Uno scatto che potrebbe suscitare riflessioni.
Sono passate poche ore dalla distruzione perpetrata dai russi alla città di Bucha.
Dopo i militari, dopo i soccorsi, talvolta vani, sbarcano i reporter della stampa internazionale.
Scorgono, tra morte, sangue, palpabile terrore insidiatosi nell’aria, un gatto.
O meglio, lui è in centro a quel che resta di una via di una zona residenziale messa a ferro e fuoco dai combattimenti.
Si accucciano, con le loro macchine fotografiche, chi con il telefonino, per fotografarlo.
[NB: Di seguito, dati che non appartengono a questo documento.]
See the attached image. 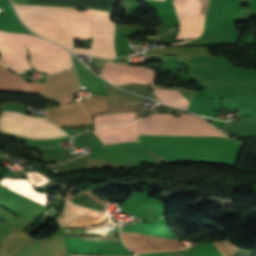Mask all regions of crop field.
<instances>
[{"label":"crop field","mask_w":256,"mask_h":256,"mask_svg":"<svg viewBox=\"0 0 256 256\" xmlns=\"http://www.w3.org/2000/svg\"><path fill=\"white\" fill-rule=\"evenodd\" d=\"M160 1H164V0H160Z\"/></svg>","instance_id":"crop-field-10"},{"label":"crop field","mask_w":256,"mask_h":256,"mask_svg":"<svg viewBox=\"0 0 256 256\" xmlns=\"http://www.w3.org/2000/svg\"><path fill=\"white\" fill-rule=\"evenodd\" d=\"M136 136L141 148L152 150L170 162L235 164L238 151L243 145L227 136Z\"/></svg>","instance_id":"crop-field-2"},{"label":"crop field","mask_w":256,"mask_h":256,"mask_svg":"<svg viewBox=\"0 0 256 256\" xmlns=\"http://www.w3.org/2000/svg\"><path fill=\"white\" fill-rule=\"evenodd\" d=\"M0 41L21 44L36 50L69 56V53L61 47L26 34L6 33L0 31ZM2 42H0V66L9 68L19 74L32 68L27 63V51L24 46ZM30 48V64L41 72L51 74L66 70L72 66L70 57L58 56L32 50Z\"/></svg>","instance_id":"crop-field-3"},{"label":"crop field","mask_w":256,"mask_h":256,"mask_svg":"<svg viewBox=\"0 0 256 256\" xmlns=\"http://www.w3.org/2000/svg\"><path fill=\"white\" fill-rule=\"evenodd\" d=\"M138 256H222L213 243L195 244L193 247L174 252H156Z\"/></svg>","instance_id":"crop-field-7"},{"label":"crop field","mask_w":256,"mask_h":256,"mask_svg":"<svg viewBox=\"0 0 256 256\" xmlns=\"http://www.w3.org/2000/svg\"><path fill=\"white\" fill-rule=\"evenodd\" d=\"M69 253L132 255L119 237L66 239Z\"/></svg>","instance_id":"crop-field-6"},{"label":"crop field","mask_w":256,"mask_h":256,"mask_svg":"<svg viewBox=\"0 0 256 256\" xmlns=\"http://www.w3.org/2000/svg\"><path fill=\"white\" fill-rule=\"evenodd\" d=\"M19 15L44 16L60 18H84L95 21L110 22L107 16L110 11L87 9L78 12L73 8L15 7ZM20 16L23 22L39 35L57 42L69 49L73 47V38L67 19ZM92 21L91 49L75 48L73 52L116 57L114 47L115 25Z\"/></svg>","instance_id":"crop-field-1"},{"label":"crop field","mask_w":256,"mask_h":256,"mask_svg":"<svg viewBox=\"0 0 256 256\" xmlns=\"http://www.w3.org/2000/svg\"><path fill=\"white\" fill-rule=\"evenodd\" d=\"M0 128L6 132L34 139H52L67 136L46 118L30 117L18 112L4 111L0 117Z\"/></svg>","instance_id":"crop-field-4"},{"label":"crop field","mask_w":256,"mask_h":256,"mask_svg":"<svg viewBox=\"0 0 256 256\" xmlns=\"http://www.w3.org/2000/svg\"><path fill=\"white\" fill-rule=\"evenodd\" d=\"M238 1H240V2H248V0H238Z\"/></svg>","instance_id":"crop-field-9"},{"label":"crop field","mask_w":256,"mask_h":256,"mask_svg":"<svg viewBox=\"0 0 256 256\" xmlns=\"http://www.w3.org/2000/svg\"><path fill=\"white\" fill-rule=\"evenodd\" d=\"M89 156L123 163L154 160L142 151L137 141L92 146Z\"/></svg>","instance_id":"crop-field-5"},{"label":"crop field","mask_w":256,"mask_h":256,"mask_svg":"<svg viewBox=\"0 0 256 256\" xmlns=\"http://www.w3.org/2000/svg\"><path fill=\"white\" fill-rule=\"evenodd\" d=\"M68 22L74 38L90 40L91 21L84 19H69Z\"/></svg>","instance_id":"crop-field-8"}]
</instances>
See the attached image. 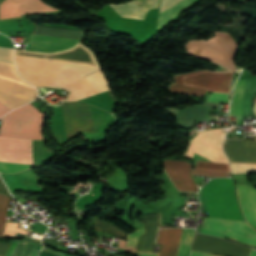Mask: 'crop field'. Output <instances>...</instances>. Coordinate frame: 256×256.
<instances>
[{
  "instance_id": "16",
  "label": "crop field",
  "mask_w": 256,
  "mask_h": 256,
  "mask_svg": "<svg viewBox=\"0 0 256 256\" xmlns=\"http://www.w3.org/2000/svg\"><path fill=\"white\" fill-rule=\"evenodd\" d=\"M5 2H18L21 13L49 12L55 10L40 0H5ZM18 4L1 3L0 4V20L21 15Z\"/></svg>"
},
{
  "instance_id": "32",
  "label": "crop field",
  "mask_w": 256,
  "mask_h": 256,
  "mask_svg": "<svg viewBox=\"0 0 256 256\" xmlns=\"http://www.w3.org/2000/svg\"><path fill=\"white\" fill-rule=\"evenodd\" d=\"M0 193L5 194V195L8 193V191L5 187V185L3 184L1 178H0Z\"/></svg>"
},
{
  "instance_id": "10",
  "label": "crop field",
  "mask_w": 256,
  "mask_h": 256,
  "mask_svg": "<svg viewBox=\"0 0 256 256\" xmlns=\"http://www.w3.org/2000/svg\"><path fill=\"white\" fill-rule=\"evenodd\" d=\"M192 250L217 255L249 256L252 249L231 243L227 240L196 233ZM250 256H256V250H252Z\"/></svg>"
},
{
  "instance_id": "2",
  "label": "crop field",
  "mask_w": 256,
  "mask_h": 256,
  "mask_svg": "<svg viewBox=\"0 0 256 256\" xmlns=\"http://www.w3.org/2000/svg\"><path fill=\"white\" fill-rule=\"evenodd\" d=\"M232 72H210L197 70L187 74L176 75L168 89L183 94L205 95L207 91L229 94ZM229 95L212 93L207 101L228 103Z\"/></svg>"
},
{
  "instance_id": "37",
  "label": "crop field",
  "mask_w": 256,
  "mask_h": 256,
  "mask_svg": "<svg viewBox=\"0 0 256 256\" xmlns=\"http://www.w3.org/2000/svg\"><path fill=\"white\" fill-rule=\"evenodd\" d=\"M256 137V136H255Z\"/></svg>"
},
{
  "instance_id": "24",
  "label": "crop field",
  "mask_w": 256,
  "mask_h": 256,
  "mask_svg": "<svg viewBox=\"0 0 256 256\" xmlns=\"http://www.w3.org/2000/svg\"><path fill=\"white\" fill-rule=\"evenodd\" d=\"M195 168L212 169V170H230L228 164H220L208 161H197Z\"/></svg>"
},
{
  "instance_id": "7",
  "label": "crop field",
  "mask_w": 256,
  "mask_h": 256,
  "mask_svg": "<svg viewBox=\"0 0 256 256\" xmlns=\"http://www.w3.org/2000/svg\"><path fill=\"white\" fill-rule=\"evenodd\" d=\"M0 161L34 164L31 140L0 137ZM8 162H0V172L15 173L35 166Z\"/></svg>"
},
{
  "instance_id": "23",
  "label": "crop field",
  "mask_w": 256,
  "mask_h": 256,
  "mask_svg": "<svg viewBox=\"0 0 256 256\" xmlns=\"http://www.w3.org/2000/svg\"><path fill=\"white\" fill-rule=\"evenodd\" d=\"M9 197L0 195V236L3 234Z\"/></svg>"
},
{
  "instance_id": "4",
  "label": "crop field",
  "mask_w": 256,
  "mask_h": 256,
  "mask_svg": "<svg viewBox=\"0 0 256 256\" xmlns=\"http://www.w3.org/2000/svg\"><path fill=\"white\" fill-rule=\"evenodd\" d=\"M41 123L42 113L28 104L4 116L0 127V136L41 139Z\"/></svg>"
},
{
  "instance_id": "3",
  "label": "crop field",
  "mask_w": 256,
  "mask_h": 256,
  "mask_svg": "<svg viewBox=\"0 0 256 256\" xmlns=\"http://www.w3.org/2000/svg\"><path fill=\"white\" fill-rule=\"evenodd\" d=\"M209 217L243 220L232 178L211 179L202 188Z\"/></svg>"
},
{
  "instance_id": "14",
  "label": "crop field",
  "mask_w": 256,
  "mask_h": 256,
  "mask_svg": "<svg viewBox=\"0 0 256 256\" xmlns=\"http://www.w3.org/2000/svg\"><path fill=\"white\" fill-rule=\"evenodd\" d=\"M227 229L256 238V230L251 228L246 222L227 221L206 217H204V224L201 232L224 237Z\"/></svg>"
},
{
  "instance_id": "15",
  "label": "crop field",
  "mask_w": 256,
  "mask_h": 256,
  "mask_svg": "<svg viewBox=\"0 0 256 256\" xmlns=\"http://www.w3.org/2000/svg\"><path fill=\"white\" fill-rule=\"evenodd\" d=\"M224 150L230 162L256 163V140H225Z\"/></svg>"
},
{
  "instance_id": "25",
  "label": "crop field",
  "mask_w": 256,
  "mask_h": 256,
  "mask_svg": "<svg viewBox=\"0 0 256 256\" xmlns=\"http://www.w3.org/2000/svg\"><path fill=\"white\" fill-rule=\"evenodd\" d=\"M94 227H95V229H98V230H102V231H106V232H110V233H114V234H118V235H122V236L127 235L124 232L116 229L117 227L114 228L115 226L113 227L99 219H97L95 221Z\"/></svg>"
},
{
  "instance_id": "8",
  "label": "crop field",
  "mask_w": 256,
  "mask_h": 256,
  "mask_svg": "<svg viewBox=\"0 0 256 256\" xmlns=\"http://www.w3.org/2000/svg\"><path fill=\"white\" fill-rule=\"evenodd\" d=\"M227 130L217 129L194 135L189 142V149L185 156L193 158V152L203 157L221 163H228L222 150V138Z\"/></svg>"
},
{
  "instance_id": "27",
  "label": "crop field",
  "mask_w": 256,
  "mask_h": 256,
  "mask_svg": "<svg viewBox=\"0 0 256 256\" xmlns=\"http://www.w3.org/2000/svg\"><path fill=\"white\" fill-rule=\"evenodd\" d=\"M232 173L256 172V165L231 164Z\"/></svg>"
},
{
  "instance_id": "33",
  "label": "crop field",
  "mask_w": 256,
  "mask_h": 256,
  "mask_svg": "<svg viewBox=\"0 0 256 256\" xmlns=\"http://www.w3.org/2000/svg\"><path fill=\"white\" fill-rule=\"evenodd\" d=\"M7 111H9V109L6 108L2 103H0V116Z\"/></svg>"
},
{
  "instance_id": "34",
  "label": "crop field",
  "mask_w": 256,
  "mask_h": 256,
  "mask_svg": "<svg viewBox=\"0 0 256 256\" xmlns=\"http://www.w3.org/2000/svg\"><path fill=\"white\" fill-rule=\"evenodd\" d=\"M40 256H60V255L50 253V252H47V251L43 250L42 253L40 254Z\"/></svg>"
},
{
  "instance_id": "26",
  "label": "crop field",
  "mask_w": 256,
  "mask_h": 256,
  "mask_svg": "<svg viewBox=\"0 0 256 256\" xmlns=\"http://www.w3.org/2000/svg\"><path fill=\"white\" fill-rule=\"evenodd\" d=\"M225 237L235 239V240L240 241V242L245 243V244L256 246V239L248 237L246 235L234 233V232L229 231V230H228Z\"/></svg>"
},
{
  "instance_id": "31",
  "label": "crop field",
  "mask_w": 256,
  "mask_h": 256,
  "mask_svg": "<svg viewBox=\"0 0 256 256\" xmlns=\"http://www.w3.org/2000/svg\"><path fill=\"white\" fill-rule=\"evenodd\" d=\"M10 245L0 243V256H6L7 250Z\"/></svg>"
},
{
  "instance_id": "11",
  "label": "crop field",
  "mask_w": 256,
  "mask_h": 256,
  "mask_svg": "<svg viewBox=\"0 0 256 256\" xmlns=\"http://www.w3.org/2000/svg\"><path fill=\"white\" fill-rule=\"evenodd\" d=\"M242 89L243 79L237 81L235 85V96L230 105L229 116H240L242 109ZM256 95V77L244 79L243 117L251 115L252 101ZM241 118L237 117V121Z\"/></svg>"
},
{
  "instance_id": "20",
  "label": "crop field",
  "mask_w": 256,
  "mask_h": 256,
  "mask_svg": "<svg viewBox=\"0 0 256 256\" xmlns=\"http://www.w3.org/2000/svg\"><path fill=\"white\" fill-rule=\"evenodd\" d=\"M146 233L139 237L136 251L153 252V242L156 237L159 221V213L143 215Z\"/></svg>"
},
{
  "instance_id": "29",
  "label": "crop field",
  "mask_w": 256,
  "mask_h": 256,
  "mask_svg": "<svg viewBox=\"0 0 256 256\" xmlns=\"http://www.w3.org/2000/svg\"><path fill=\"white\" fill-rule=\"evenodd\" d=\"M17 224L6 223L4 235H14L15 231L26 234V231L16 229Z\"/></svg>"
},
{
  "instance_id": "12",
  "label": "crop field",
  "mask_w": 256,
  "mask_h": 256,
  "mask_svg": "<svg viewBox=\"0 0 256 256\" xmlns=\"http://www.w3.org/2000/svg\"><path fill=\"white\" fill-rule=\"evenodd\" d=\"M37 96V91L0 79V102L11 110L24 105Z\"/></svg>"
},
{
  "instance_id": "6",
  "label": "crop field",
  "mask_w": 256,
  "mask_h": 256,
  "mask_svg": "<svg viewBox=\"0 0 256 256\" xmlns=\"http://www.w3.org/2000/svg\"><path fill=\"white\" fill-rule=\"evenodd\" d=\"M33 32L70 37V38H81V31L61 29V28H52V27H41L35 26ZM32 33L30 40L25 48L28 51H40V52H55L63 49H68L76 45L79 41L77 39L42 35Z\"/></svg>"
},
{
  "instance_id": "17",
  "label": "crop field",
  "mask_w": 256,
  "mask_h": 256,
  "mask_svg": "<svg viewBox=\"0 0 256 256\" xmlns=\"http://www.w3.org/2000/svg\"><path fill=\"white\" fill-rule=\"evenodd\" d=\"M237 196L246 220L256 228V189L237 185Z\"/></svg>"
},
{
  "instance_id": "22",
  "label": "crop field",
  "mask_w": 256,
  "mask_h": 256,
  "mask_svg": "<svg viewBox=\"0 0 256 256\" xmlns=\"http://www.w3.org/2000/svg\"><path fill=\"white\" fill-rule=\"evenodd\" d=\"M195 229H183L179 244L178 256H189L191 241L194 237Z\"/></svg>"
},
{
  "instance_id": "18",
  "label": "crop field",
  "mask_w": 256,
  "mask_h": 256,
  "mask_svg": "<svg viewBox=\"0 0 256 256\" xmlns=\"http://www.w3.org/2000/svg\"><path fill=\"white\" fill-rule=\"evenodd\" d=\"M142 11L146 14V12L152 8H158L159 0H135ZM134 2L128 1L123 4H110L121 16L124 17H132V18H144L143 12Z\"/></svg>"
},
{
  "instance_id": "9",
  "label": "crop field",
  "mask_w": 256,
  "mask_h": 256,
  "mask_svg": "<svg viewBox=\"0 0 256 256\" xmlns=\"http://www.w3.org/2000/svg\"><path fill=\"white\" fill-rule=\"evenodd\" d=\"M166 172L173 173H185L191 174V163L176 161V160H166L163 162ZM168 173L172 179L174 185L181 191H196L198 192L199 188L195 184L191 175L185 174H173ZM192 174L195 175H207L214 177H227L230 175V171H211V170H200L192 169Z\"/></svg>"
},
{
  "instance_id": "28",
  "label": "crop field",
  "mask_w": 256,
  "mask_h": 256,
  "mask_svg": "<svg viewBox=\"0 0 256 256\" xmlns=\"http://www.w3.org/2000/svg\"><path fill=\"white\" fill-rule=\"evenodd\" d=\"M143 233H145L144 227L139 228L132 232L131 234L127 235L126 246H136L138 237L141 236Z\"/></svg>"
},
{
  "instance_id": "35",
  "label": "crop field",
  "mask_w": 256,
  "mask_h": 256,
  "mask_svg": "<svg viewBox=\"0 0 256 256\" xmlns=\"http://www.w3.org/2000/svg\"><path fill=\"white\" fill-rule=\"evenodd\" d=\"M191 255H197V256H216V255L198 253V252H194V251H192Z\"/></svg>"
},
{
  "instance_id": "36",
  "label": "crop field",
  "mask_w": 256,
  "mask_h": 256,
  "mask_svg": "<svg viewBox=\"0 0 256 256\" xmlns=\"http://www.w3.org/2000/svg\"><path fill=\"white\" fill-rule=\"evenodd\" d=\"M254 113H255V115H256V103H255V105H254Z\"/></svg>"
},
{
  "instance_id": "5",
  "label": "crop field",
  "mask_w": 256,
  "mask_h": 256,
  "mask_svg": "<svg viewBox=\"0 0 256 256\" xmlns=\"http://www.w3.org/2000/svg\"><path fill=\"white\" fill-rule=\"evenodd\" d=\"M215 34L217 35L215 38L200 41V43L213 62L234 71V56L237 48L235 41L227 33L215 32ZM200 43L199 41L189 42L187 46L188 53L211 61Z\"/></svg>"
},
{
  "instance_id": "19",
  "label": "crop field",
  "mask_w": 256,
  "mask_h": 256,
  "mask_svg": "<svg viewBox=\"0 0 256 256\" xmlns=\"http://www.w3.org/2000/svg\"><path fill=\"white\" fill-rule=\"evenodd\" d=\"M182 228L159 229L157 243L162 244L160 256H176Z\"/></svg>"
},
{
  "instance_id": "30",
  "label": "crop field",
  "mask_w": 256,
  "mask_h": 256,
  "mask_svg": "<svg viewBox=\"0 0 256 256\" xmlns=\"http://www.w3.org/2000/svg\"><path fill=\"white\" fill-rule=\"evenodd\" d=\"M181 0H162L160 4V12L172 7Z\"/></svg>"
},
{
  "instance_id": "1",
  "label": "crop field",
  "mask_w": 256,
  "mask_h": 256,
  "mask_svg": "<svg viewBox=\"0 0 256 256\" xmlns=\"http://www.w3.org/2000/svg\"><path fill=\"white\" fill-rule=\"evenodd\" d=\"M19 73L35 86L71 90L84 76L100 70L96 67L15 59Z\"/></svg>"
},
{
  "instance_id": "13",
  "label": "crop field",
  "mask_w": 256,
  "mask_h": 256,
  "mask_svg": "<svg viewBox=\"0 0 256 256\" xmlns=\"http://www.w3.org/2000/svg\"><path fill=\"white\" fill-rule=\"evenodd\" d=\"M107 90H110L109 84L100 70L81 80L66 101H78Z\"/></svg>"
},
{
  "instance_id": "21",
  "label": "crop field",
  "mask_w": 256,
  "mask_h": 256,
  "mask_svg": "<svg viewBox=\"0 0 256 256\" xmlns=\"http://www.w3.org/2000/svg\"><path fill=\"white\" fill-rule=\"evenodd\" d=\"M41 247L28 241L13 242L7 256H37Z\"/></svg>"
}]
</instances>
Un reporter vede la scena e la coglie. Così, scatta un’istantanea e la divulga.
Il tutto in un istante, quasi il raziocinio e l’istinto lo comandino a cogliere la scena, abbia essa, probabilmente, un significato. Quale, non si sa.
Di certo, tra chi urla agli orrori, tra chi muore, chi piange i propri cari, chi li cerca, chi scappa, tra chi si siede nei talk show e nei salotti politici a prender posizione ideologica, tra chi difende l’una o l’altra Nazione per pensiero politico, tra chi non sa neppure, per quale ideale, abbia perso la famiglia e la casa, tra chi pensa che l’Ucraina e la Russia siano troppo distanti per rovinare la propria quotidianità conquistata a suon di ore di lavoro, tra tutti noi, spunta il Gatto di Bucha.
Lui non ci ucciderà, non sparerà, non comminerà sanzioni. Forse, sopravvivrà.
Forse, guarda quei giornalisti stupiti e vorrebbe far capire che questa catastrofe è un po’ anche colpa loro, perché essere umani, perché, in fin dei conti, anteposto per decenni l’interesse economico generale per garantire il benessere comune, solo noi umani potevamo perdere i valori fondamentali della vita e della sopravvivenza.
E chissà quanti gatti dovranno ancora spuntare dall’orrore, per farci crescere dentro qualche sussulto al cuore, qualche sentimento che non sia solo sdegno ma consolidata consapevolezza che, in fin dei conti, siamo stati anche noi a lasciare quel gatto lì, solo.